Exercise aim> Only the line containing "pinky tip: (609, 279)" and the lines after it, through the end of the entries, should be output exactly.

* * *

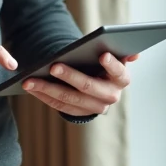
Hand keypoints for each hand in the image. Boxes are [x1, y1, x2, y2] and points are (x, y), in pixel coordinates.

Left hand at [23, 52, 137, 115]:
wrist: (99, 85)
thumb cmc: (104, 64)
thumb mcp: (114, 56)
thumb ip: (121, 52)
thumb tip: (136, 54)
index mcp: (121, 79)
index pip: (119, 72)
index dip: (112, 64)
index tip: (102, 54)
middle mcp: (110, 96)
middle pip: (88, 87)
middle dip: (70, 76)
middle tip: (53, 66)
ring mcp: (94, 107)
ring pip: (69, 99)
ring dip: (47, 88)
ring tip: (30, 79)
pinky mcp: (79, 113)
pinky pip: (59, 106)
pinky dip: (43, 95)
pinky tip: (30, 86)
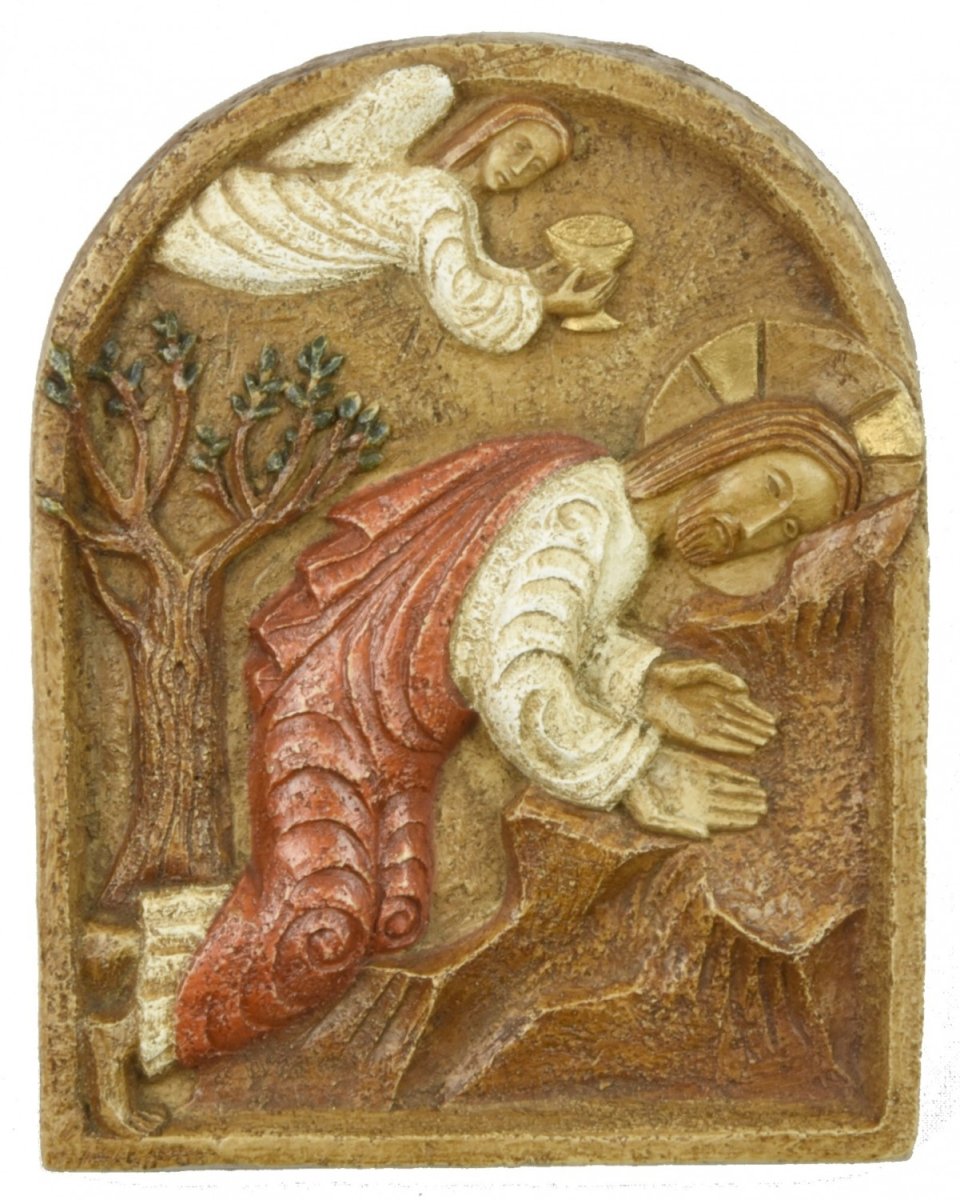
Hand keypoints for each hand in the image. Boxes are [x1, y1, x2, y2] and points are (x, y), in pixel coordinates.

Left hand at [543, 267, 617, 316]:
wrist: (550, 305)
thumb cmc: (556, 297)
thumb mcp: (568, 285)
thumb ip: (575, 278)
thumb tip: (582, 268)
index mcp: (585, 301)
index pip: (598, 292)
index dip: (605, 285)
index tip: (611, 277)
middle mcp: (589, 305)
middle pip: (604, 293)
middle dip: (611, 284)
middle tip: (617, 276)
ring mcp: (589, 305)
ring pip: (604, 293)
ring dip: (611, 284)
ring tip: (615, 275)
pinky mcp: (588, 303)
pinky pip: (600, 293)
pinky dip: (606, 286)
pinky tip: (609, 279)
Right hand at [623, 747, 766, 839]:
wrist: (623, 767)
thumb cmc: (633, 796)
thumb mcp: (650, 817)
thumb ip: (678, 828)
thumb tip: (708, 835)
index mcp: (688, 813)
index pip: (721, 820)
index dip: (741, 820)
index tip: (758, 819)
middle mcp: (695, 800)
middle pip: (729, 805)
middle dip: (748, 806)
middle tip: (766, 806)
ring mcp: (696, 783)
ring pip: (729, 790)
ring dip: (747, 793)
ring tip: (763, 796)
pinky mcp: (693, 766)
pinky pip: (720, 773)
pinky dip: (736, 778)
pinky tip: (750, 780)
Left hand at [643, 657, 776, 754]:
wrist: (642, 686)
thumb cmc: (667, 673)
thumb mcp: (697, 670)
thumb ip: (721, 676)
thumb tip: (744, 690)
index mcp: (711, 692)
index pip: (739, 705)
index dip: (756, 713)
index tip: (772, 720)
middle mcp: (709, 709)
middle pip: (738, 720)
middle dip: (755, 727)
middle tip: (773, 734)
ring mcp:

* * *

Your solution>
pinky tip: (609, 279)
Right hand at [623, 747, 766, 839]:
wrist: (623, 767)
thumb cmc: (633, 796)
thumb mcp: (650, 817)
thumb ip: (678, 828)
thumb tip: (708, 835)
index mcp: (688, 813)
index pip: (721, 820)
index dip: (741, 820)
index tip: (758, 819)
middle mcp: (695, 800)
middle pip: (729, 805)
middle dip: (748, 806)
middle tip: (766, 806)
ring mcp: (696, 783)
ring pip: (729, 790)
ring dip: (747, 793)
ring tip: (763, 796)
pinky mcp: (693, 766)
pinky pip: (720, 773)
pinky dip: (736, 778)
pinky tip: (750, 780)
Left hand at [643, 657, 776, 754]:
wrist: (642, 686)
thumb cmc: (667, 673)
thumb mcp: (697, 670)
thumb ip: (721, 676)
thumb tip: (744, 690)
index mcp: (711, 692)
index pip: (739, 705)
index dip: (756, 713)
index tip: (772, 720)
middle mcp: (709, 709)
middle pip: (738, 720)
middle dip: (755, 727)
middle tip: (773, 734)
ring mcp:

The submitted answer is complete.